-- Opening Marker --

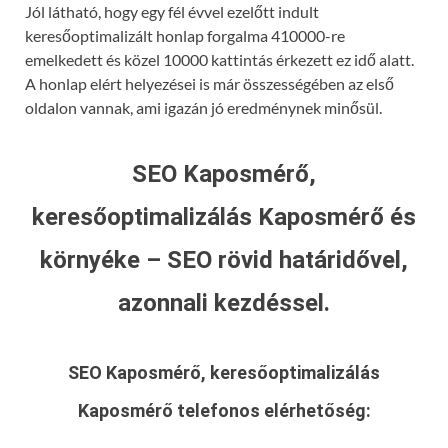
Jól látható, hogy egy fél évvel ezelőtt indult
keresőoptimalizált honlap forgalma 410000-re
emelkedett és közel 10000 kattintás érkezett ez idő alatt.
A honlap elért helyezései is már összességében az első
oldalon vannak, ami igazán jó eredménynek minősül.
SEO Kaposmérő,
keresőoptimalizálás Kaposmérő és
környéke – SEO rövid határidővel,
azonnali kezdéssel.
SEO Kaposmérő, keresőoptimalizálás
Kaposmérő
telefonos elérhetőség:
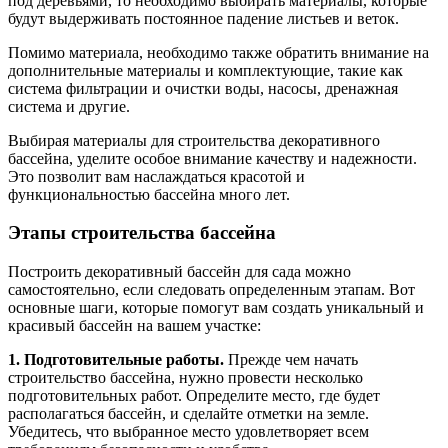
под деревьями, то необходимо выбирать материалы, которые
будут выдерживать постоянное падение листьев и веток.
Помимо материала, необходимо также обратить внимание на
дополнительные материалы и комплектующие, такие как
система фильтрации и очистки воды, насосы, дренажная
система и другие.
Выбирая материалы для строительства декоративного
бассейна, уделите особое внимание качеству и надежности.
Это позволит вам наслаждаться красотой и
функциональностью бассейна много лет.
Этапы строительства бассейна
Построить декоративный бассейн для сада можно
самостоятельно, если следовать определенным этапам. Вот
основные шаги, которые помогут вам создать уникальный и
красивый бассейн на вашем участке:
1. Подготовительные работы.
Прежде чем начать
строительство бассейна, нужно провести несколько
подготовительных работ. Определите место, где будет
располагаться бассейн, и сделайте отметки на земле.
Убедитесь, что выбранное место удовлетворяет всем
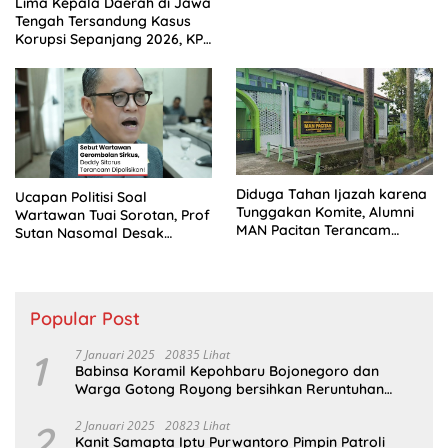
Lima Kepala Daerah di Jawa
Tengah Tersandung Kasus
Korupsi Sepanjang 2026, KPK
Terus Dalami Perkara
Diduga Tahan Ijazah karena
Ucapan Politisi Soal
Tunggakan Komite, Alumni
Wartawan Tuai Sorotan, Prof
MAN Pacitan Terancam
Sutan Nasomal Desak
Gagal Kuliah
Klarifikasi PDIP
Popular Post
1
7 Januari 2025
20835 Lihat
Babinsa Koramil Kepohbaru Bojonegoro dan
Warga Gotong Royong bersihkan Reruntuhan
Gedung SDN Pejok
2
2 Januari 2025
20823 Lihat
Kanit Samapta Iptu Purwantoro Pimpin Patroli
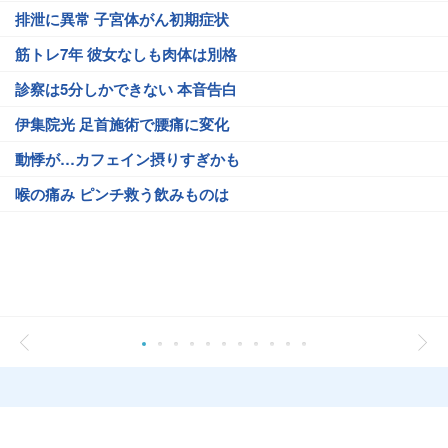
排泄に異常 子宮体がん初期症状
筋トレ7年 彼女なしも肉体は別格
診察は5分しかできない 本音告白
伊集院光 足首施術で腰痛に変化
動悸が…カフェイン摂りすぎかも
喉の痛み ピンチ救う飲みものは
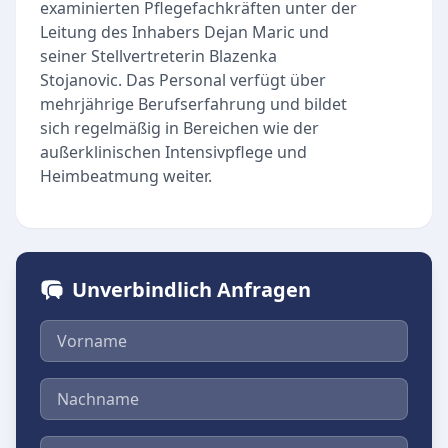
examinierten Pflegefachkräften unter der
Leitung des Inhabers Dejan Maric und
seiner Stellvertreterin Blazenka
Stojanovic. Das Personal verfügt über
mehrjährige Berufserfahrung und bildet
sich regelmäßig in Bereichen wie der
außerklinischen Intensivpflege und
Heimbeatmung weiter.
Unverbindlich Anfragen
Vorname
Nachname
E-Mail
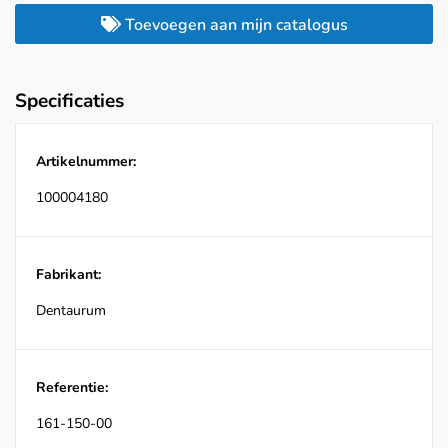
Toevoegen aan mijn catalogus
Specificaties
Artikelnummer:
100004180
Fabrikant:
Dentaurum
Referentie:
161-150-00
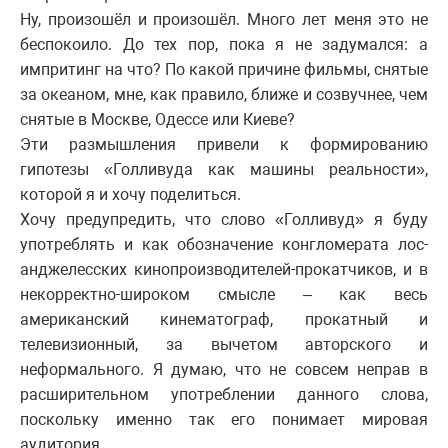
Ну, произошёл и произошёл. Много лет меня это не
беспокоило. До тех пор, пока я не задумался: а
импритинг на что? По какой причине фильмы, снятые
за океаном, мне, как правило, ближе и созвучнее, чем
снятые в Москве, Одессе или Киеве?
Эти размышления привели к формированию
гипотезы «Голливуда как машины реальности»,
которой я и хочу поделиться.
Хочу предупредить, что слово «Голливуд» я буду
употреблять и как обозначение конгломерата лос-
анджелесских кинопроизводителей-прокатчиков, и в
некорректно-широком смысле – как весь
американский кинематограф, прокатный и
телевизионный, за вычетом авторского и
неформального. Я думаю, что не совсем неправ в
расширительном употреблении данного слова,
поскольку именно так его понимает мировая
аудитория.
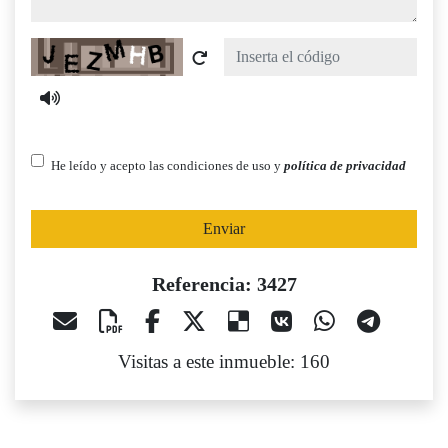
Captcha
He leído y acepto las condiciones de uso y
política de privacidad
Enviar
Referencia: 3427
Visitas a este inmueble: 160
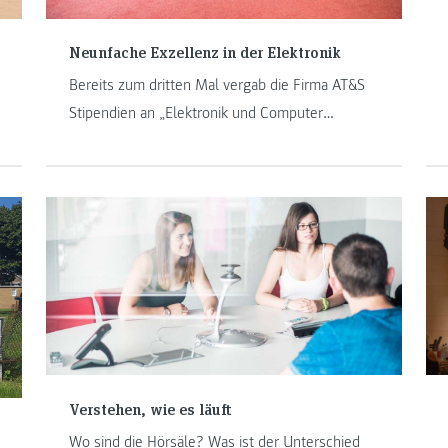
Neunfache Exzellenz in der Elektronik
Bereits zum dritten Mal vergab die Firma AT&S
Stipendien an „Elektronik und Computer
Engineering“-Studierende. Wir haben mit den
neun Stipendantinnen und Stipendiaten über ihre
Leistungen, das Studium und die Auszeichnung
gesprochen.
Verstehen, wie es läuft
Wo sind die Hörsäle? Was ist der Unterschied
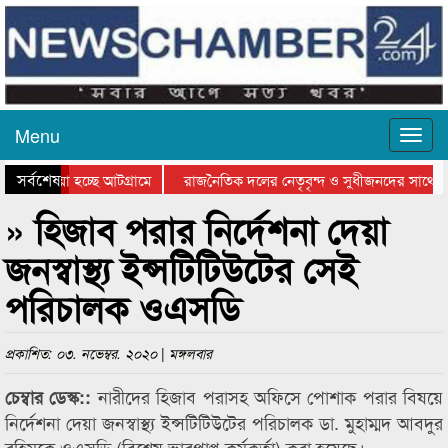
Menu
সর্বশেষ
য়ে যাওয়া হচ্ছে আটগ্রামে
রাজনৈতিক দলের নেতৃবৃন্দ ও সুধীজনদের সাথে ক
যোগিতার পুরস্কার বিতরণ সম্পন্ন
সিলেটে বাংলাদেশ গ্রুপ থিয়েটার ফেডারেশানের বিভ
» হিজাব পরার নির্দেশনা দেয়া
জনস্বাস্থ্য ইন্সটিটিউটের সেই
পরিচালক ওএসডি
প্রকাশিত: ০৩. নভেম্বর. ২০২০ | মঙ্গলবার
নারীদের হিজাব পরাসহ অফিসে পোশাক পরার বিষয়ে
চেম্বার ডেস্ক::
নির্দেশনা দেয়া জনস্বাস্থ্য ইন্সটিটিউটের পরিচালক ডা. মুহাম্মদ আবদুর
রহিমকে ওএসডি (বিশেষ ভারপ্রাপ্ত কর্মকর্তা) করা হয়েছে।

-- Closing Marker --

Assignment:
All entries must be output unchanged, with every picture omitted.

Final answer:
Jól látható, hogy egy fél évvel ezelőtt indult
keresőoptimalizált honlap forgalma 410000-re
emelkedett és közel 10000 kattintás érkezett ez idő alatt.
A honlap elért helyezései is már összességében az első
oldalon vannak, ami igazán jó eredménynek minősül.
SEO Kaposmérő,
keresőoptimalizálás Kaposmérő és
környéke – SEO rövid határidővel,
azonnali kezdéssel.
SEO Kaposmérő, keresőoptimalizálás
Kaposmérő
telefonos elérhetőség:
под деревьями, то необходимо выбирать материалы, которые
будут выдерживать постоянное падение листьев и веток.
Помимо материала, необходимо также обратить внимание на
дополнительные материалы и комплектующие, такие как
система фильтрации и очистки воды, насосы, дренажная
система и другие.
Выбирая материалы для строительства декоративного
бассейна, уделите особое внимание качеству и надежности.
Это позволит вам наслаждаться красотой и
функциональностью бассейна много лет.
Этапы строительства бассейна
Построить декоративный бассейн для сада можно
самостоятельно, если следовать определенным этапам. Вот
основные шаги, которые помогут вам создать уникальный и
красивый бассейн на вашем участке:
1. Подготовительные работы.
Прежде чем начать
строительство бассейна, нужно провести несколько
подготовительных работ. Определите место, где будет
располагаться бассейн, и сделайте отметки на земле.
Убедитесь, что выбранное место удовлетворяет всем
Lima Kepala Daerah di Jawa
Tengah Tersandung Kasus
Korupsi Sepanjang 2026, KPK
Terus Dalami Perkara
Diduga Tahan Ijazah karena
Ucapan Politisi Soal
Tunggakan Komite, Alumni
Wartawan Tuai Sorotan, Prof
MAN Pacitan Terancam
Sutan Nasomal Desak
Gagal Kuliah
Klarifikasi PDIP
Popular Post
1
7 Januari 2025
20835 Lihat
Babinsa Koramil Kepohbaru Bojonegoro dan
Warga Gotong Royong bersihkan Reruntuhan
Gedung SDN Pejok
2
2 Januari 2025
20823 Lihat
Kanit Samapta Iptu Purwantoro Pimpin Patroli
排泄に異常 子宮体がん初期症状
筋トレ7年 彼女なしも肉体は別格
診察は5分しかできない 本音告白
伊集院光 足首施術で腰痛に変化
動悸が…カフェイン摂りすぎかも
喉の痛み ピンチ救う飲みものは
examinierten Pflegefachkräften unter der
Leitung des Inhabers Dejan Maric und
seiner Stellvertreterin Blazenka
Stojanovic. Das Personal verfügt über
mehrjährige Berufserfahrung und bildet
sich regelmäßig in Bereichen wie der
außerklinischen Intensivpflege und
Heimbeatmung weiter.
Unverbindlich Anfragen
Vorname
Nachname
E-Mail
Toevoegen aan mijn catalogus
Specificaties
Artikelnummer:
100004180
Fabrikant:
Dentaurum
Referentie:
161-150-00
Ну, произошёл и произошёл. Много лет меня это не
беспокоило. До тех пор, пока я не задумался: а
импритинг на что? По какой причине фильмы, снятые
за океаном, мне, как правило, ближе и созвучнее, чем
снятые в Москве, Одессе или Киеве?
Эти размышления привели к формированию
гипотезы «Голливуда как машины реальности»,
которой я и хочу поделиться.
Хочу предупредить, что слово «Голливуд» я буду
употреблять и как обозначение конгломерата лос-
анджелесских кинопроизводителей-прокатчиков, и в
некорректно-широком смысле – как весь
американский кинематограф, прокатный и
телевизионный, за вычетом авторского и
неформального. Я думаю, что не совсем неправ в
расширительном употреблении данного слова,
поскольку именно так его понимает мировая
аудитория.
Captcha
He leído y acepto las condiciones de uso y
política de privacidad
Enviar
Referencia: 3427
Visitas a este inmueble: 160
Neunfache Exzellenz in der Elektronik
Bereits zum dritten Mal vergab die Firma AT&S
Stipendien an „Elektronik und Computer
Engineering“-Studierende. Wir haben mit den
neun Stipendantinnen und Stipendiaten über ihre
Leistungen, das Studium und die Auszeichnung
gesprochen.
Verstehen, wie es läuft
Wo sind die Hörsäle? Was ist der Unterschied
Menu
সর্বশেষ
য়ে যাওয়া হচ্ছে আটগ্রামে
রাজনৈতিক দলের নেতৃবৃন্দ ও সুধীজনদের সাথে ক
যোগিতার পুরস্কার বিতরণ সম্পন্ন
সিলেটে বাংলাদেশ গ্রুপ থিয়েটার ফেডারেশানের বিভ
» হিজাব পরার নির্দেশনা দেয়া
জনস্বাস্থ্য ইন্সটিটিউটের সেই
পরিচালক ওএসডি
প্রকাশিত: ০৩. নভেম্বর. ২০২০ | মঙ্গলবার
নারীদের হিজাব পরাসহ অফিসে পোশাক পরার বিষয়ে
চেম্বার ডেস্ক::
নির্দেশনা দেয়া জনস্বাস্থ্য ইন্সটিটিউটের পরিচালক ডা. মুহাম্মদ আবদুর
রহিমকে ওএসডি (বিশেষ ভারপ্রাপ্ত কর্মকর্তা) করা হয়েছে।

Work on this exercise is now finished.